Thanks Chris... First... I updated the example using a publicly accessible one (doh!)

Second... Yes, think we're on the same page, but wouldn't it be better to just say something like replicateParent=event1 instead of "sample_relationship=isBiologicalReplicateOf:event1" ?

only1chunts commented 5 years ago

I was just trying to enable the attribute to include all types of relationships not just replicates.
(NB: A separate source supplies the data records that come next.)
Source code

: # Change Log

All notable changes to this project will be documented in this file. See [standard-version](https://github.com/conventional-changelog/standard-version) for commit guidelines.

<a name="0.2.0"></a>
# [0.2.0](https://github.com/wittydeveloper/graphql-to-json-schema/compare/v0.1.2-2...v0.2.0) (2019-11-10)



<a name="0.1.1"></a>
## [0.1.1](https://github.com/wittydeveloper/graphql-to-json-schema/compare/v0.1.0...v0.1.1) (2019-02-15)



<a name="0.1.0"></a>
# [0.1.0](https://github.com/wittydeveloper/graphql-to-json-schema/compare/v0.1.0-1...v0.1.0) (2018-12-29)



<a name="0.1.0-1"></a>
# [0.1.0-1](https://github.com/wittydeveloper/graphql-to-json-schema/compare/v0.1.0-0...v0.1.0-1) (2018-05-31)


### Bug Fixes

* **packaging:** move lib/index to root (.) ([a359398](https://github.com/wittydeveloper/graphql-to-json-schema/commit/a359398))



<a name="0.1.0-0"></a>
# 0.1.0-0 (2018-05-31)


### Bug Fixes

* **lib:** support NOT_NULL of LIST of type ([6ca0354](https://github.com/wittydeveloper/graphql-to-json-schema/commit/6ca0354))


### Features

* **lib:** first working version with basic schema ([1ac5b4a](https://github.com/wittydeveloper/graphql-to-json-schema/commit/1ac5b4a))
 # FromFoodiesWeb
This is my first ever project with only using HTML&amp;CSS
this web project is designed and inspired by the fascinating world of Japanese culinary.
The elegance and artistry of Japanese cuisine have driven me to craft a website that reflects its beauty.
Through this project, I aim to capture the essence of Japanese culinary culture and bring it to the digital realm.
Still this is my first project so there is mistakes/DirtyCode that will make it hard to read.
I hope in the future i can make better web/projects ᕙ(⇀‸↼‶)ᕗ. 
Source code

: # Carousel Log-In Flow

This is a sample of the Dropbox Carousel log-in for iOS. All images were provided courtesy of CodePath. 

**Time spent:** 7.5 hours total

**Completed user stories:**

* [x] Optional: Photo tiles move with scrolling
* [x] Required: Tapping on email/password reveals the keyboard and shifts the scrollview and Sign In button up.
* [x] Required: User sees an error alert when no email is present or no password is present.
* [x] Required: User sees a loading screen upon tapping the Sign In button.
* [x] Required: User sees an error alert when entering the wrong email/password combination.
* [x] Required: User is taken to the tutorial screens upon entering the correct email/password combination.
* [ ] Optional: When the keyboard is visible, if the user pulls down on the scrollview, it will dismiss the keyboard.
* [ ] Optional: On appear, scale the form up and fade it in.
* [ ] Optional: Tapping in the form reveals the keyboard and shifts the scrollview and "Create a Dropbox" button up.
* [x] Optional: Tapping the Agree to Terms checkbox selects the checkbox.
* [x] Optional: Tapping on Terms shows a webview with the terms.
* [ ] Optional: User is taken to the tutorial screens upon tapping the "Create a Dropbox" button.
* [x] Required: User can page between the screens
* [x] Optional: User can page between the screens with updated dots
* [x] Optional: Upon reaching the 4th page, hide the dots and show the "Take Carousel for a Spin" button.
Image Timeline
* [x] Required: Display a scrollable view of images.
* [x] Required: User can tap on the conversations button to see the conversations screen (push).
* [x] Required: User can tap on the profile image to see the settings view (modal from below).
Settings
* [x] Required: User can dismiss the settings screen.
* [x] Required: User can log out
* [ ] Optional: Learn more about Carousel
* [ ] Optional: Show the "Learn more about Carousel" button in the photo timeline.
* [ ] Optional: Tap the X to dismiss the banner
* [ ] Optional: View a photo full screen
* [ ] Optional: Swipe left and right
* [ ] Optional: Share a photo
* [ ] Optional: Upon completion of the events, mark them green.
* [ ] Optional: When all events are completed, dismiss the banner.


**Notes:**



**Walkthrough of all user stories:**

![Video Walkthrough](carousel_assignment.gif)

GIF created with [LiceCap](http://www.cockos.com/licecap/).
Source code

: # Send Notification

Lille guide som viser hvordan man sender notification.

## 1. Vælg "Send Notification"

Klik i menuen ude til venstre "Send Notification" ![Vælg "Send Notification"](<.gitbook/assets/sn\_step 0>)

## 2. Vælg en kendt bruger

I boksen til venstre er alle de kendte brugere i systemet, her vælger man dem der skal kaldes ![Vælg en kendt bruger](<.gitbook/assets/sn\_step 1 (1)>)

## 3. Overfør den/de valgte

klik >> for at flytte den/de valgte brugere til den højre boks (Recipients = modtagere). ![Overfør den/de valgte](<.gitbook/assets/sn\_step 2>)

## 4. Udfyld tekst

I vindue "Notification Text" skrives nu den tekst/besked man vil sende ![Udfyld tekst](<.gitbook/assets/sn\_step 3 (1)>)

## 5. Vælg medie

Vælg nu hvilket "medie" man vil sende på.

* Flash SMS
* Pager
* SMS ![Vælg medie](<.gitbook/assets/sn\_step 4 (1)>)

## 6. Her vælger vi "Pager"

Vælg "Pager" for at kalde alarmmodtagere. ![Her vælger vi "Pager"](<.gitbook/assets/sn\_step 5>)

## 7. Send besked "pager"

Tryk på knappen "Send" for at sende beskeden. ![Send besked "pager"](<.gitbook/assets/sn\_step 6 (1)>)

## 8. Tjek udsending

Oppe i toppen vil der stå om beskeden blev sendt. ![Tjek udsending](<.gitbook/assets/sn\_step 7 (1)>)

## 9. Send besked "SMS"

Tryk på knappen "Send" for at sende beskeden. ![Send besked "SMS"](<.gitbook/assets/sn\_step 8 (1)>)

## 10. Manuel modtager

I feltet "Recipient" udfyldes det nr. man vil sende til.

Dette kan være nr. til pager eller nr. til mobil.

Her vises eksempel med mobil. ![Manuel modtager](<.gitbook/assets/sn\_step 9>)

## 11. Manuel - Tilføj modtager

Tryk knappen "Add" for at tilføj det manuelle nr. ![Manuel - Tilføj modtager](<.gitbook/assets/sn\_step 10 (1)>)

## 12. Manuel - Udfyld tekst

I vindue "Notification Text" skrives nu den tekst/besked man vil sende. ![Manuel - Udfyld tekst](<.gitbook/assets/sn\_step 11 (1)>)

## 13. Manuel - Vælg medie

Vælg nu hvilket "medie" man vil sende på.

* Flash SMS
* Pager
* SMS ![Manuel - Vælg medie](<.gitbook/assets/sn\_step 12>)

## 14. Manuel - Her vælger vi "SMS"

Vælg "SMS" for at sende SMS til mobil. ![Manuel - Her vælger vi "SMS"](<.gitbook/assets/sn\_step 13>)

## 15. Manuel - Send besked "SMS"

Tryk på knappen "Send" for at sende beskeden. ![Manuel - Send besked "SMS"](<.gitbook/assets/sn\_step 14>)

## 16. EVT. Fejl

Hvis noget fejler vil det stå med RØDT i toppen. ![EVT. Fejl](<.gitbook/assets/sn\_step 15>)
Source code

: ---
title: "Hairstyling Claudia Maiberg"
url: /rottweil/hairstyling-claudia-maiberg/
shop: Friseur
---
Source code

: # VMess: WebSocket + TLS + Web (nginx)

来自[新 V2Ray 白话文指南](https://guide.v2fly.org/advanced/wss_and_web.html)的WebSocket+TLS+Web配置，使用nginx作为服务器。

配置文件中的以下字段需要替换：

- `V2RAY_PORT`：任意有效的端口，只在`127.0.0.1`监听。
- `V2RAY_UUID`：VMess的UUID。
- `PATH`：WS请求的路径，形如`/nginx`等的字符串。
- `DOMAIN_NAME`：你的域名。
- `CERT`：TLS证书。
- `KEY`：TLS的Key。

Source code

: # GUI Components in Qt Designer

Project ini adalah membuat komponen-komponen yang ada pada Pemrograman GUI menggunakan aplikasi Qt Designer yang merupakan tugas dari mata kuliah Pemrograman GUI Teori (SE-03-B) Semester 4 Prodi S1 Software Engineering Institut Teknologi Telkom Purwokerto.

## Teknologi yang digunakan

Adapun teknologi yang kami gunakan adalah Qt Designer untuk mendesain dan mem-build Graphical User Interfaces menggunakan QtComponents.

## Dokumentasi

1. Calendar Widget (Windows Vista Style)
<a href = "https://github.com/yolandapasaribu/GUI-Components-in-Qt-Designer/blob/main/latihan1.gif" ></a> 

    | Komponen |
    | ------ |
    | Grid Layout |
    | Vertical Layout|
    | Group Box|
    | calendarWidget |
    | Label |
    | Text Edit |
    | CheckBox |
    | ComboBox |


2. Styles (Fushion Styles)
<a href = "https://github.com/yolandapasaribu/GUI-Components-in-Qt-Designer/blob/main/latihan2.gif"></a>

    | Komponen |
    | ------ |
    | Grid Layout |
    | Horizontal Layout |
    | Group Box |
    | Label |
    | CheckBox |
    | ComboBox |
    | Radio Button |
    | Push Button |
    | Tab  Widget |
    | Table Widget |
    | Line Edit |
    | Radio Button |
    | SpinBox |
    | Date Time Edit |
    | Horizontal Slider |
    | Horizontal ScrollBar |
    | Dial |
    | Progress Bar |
But if we want to separate out replicate relationships from time series or differently Molecular extracts (dna/rna/metabolites) or siblings or any others types of sample relationship then the variable name needs to be specific, e.g. biologicalReplicate= and technicalReplicate =

Be nice to see if anyone else has an opinion on this too?

⁣Sent from Blue ​

On Jun 15, 2019, 2:20 AM, at 2:20 AM, John Deck notifications@github.com wrote:

Thanks Chris... First... I updated the example using a publicly accessible one (doh!)

Second... Yes, think we're on the same page, but wouldn't it be better to just say something like replicateParent=event1 instead of "sample_relationship=isBiologicalReplicateOf:event1" ?

-- You are receiving this because you commented. Reply to this email directly or view it on GitHub: https://github.com/GenomicsStandardsConsortium/mixs/issues/26#issuecomment-502213581

ramonawalls commented 5 years ago

Chris and John - In fact, we had a brief discussion at this meeting about the more general need to be able to specify relationships between samples, not just whether or not they are part of a replicate. The solution proposed above was intended to meet the immediate needs of the INSDC biosample databases, with a recognition that it is not an ideal long term solution. I fully support being able to create any sort of relationship needed between/among samples and being able to link samples to the events that create them

The reason for the seemingly redundant terms is that if the replicates are technical replicates, then ENA suggests creating only a single biosample for this there are multiple experiments (the experiments in fact representing the replicates). In that case, there is no need to create a parent event or relationship among samples, as in BioSamples DB there is only one sample. The ontologist in my is uncomfortable with this, since there are in fact multiple subsamples. Even if they don't need multiple BioSample IDs, there should be a better way to describe the replication process than just saying three experiments were done on one sample (which is ambiguous about whether or not subsampling took place).

I think we need more discussion before reaching a final decision on this. ENA needs to move forward quickly, but we should not let that push us to adopt a solution we won't be happy with in the long term.

only1chunts commented 3 years ago

@ndheilly just added a new term request #109 that is related to this.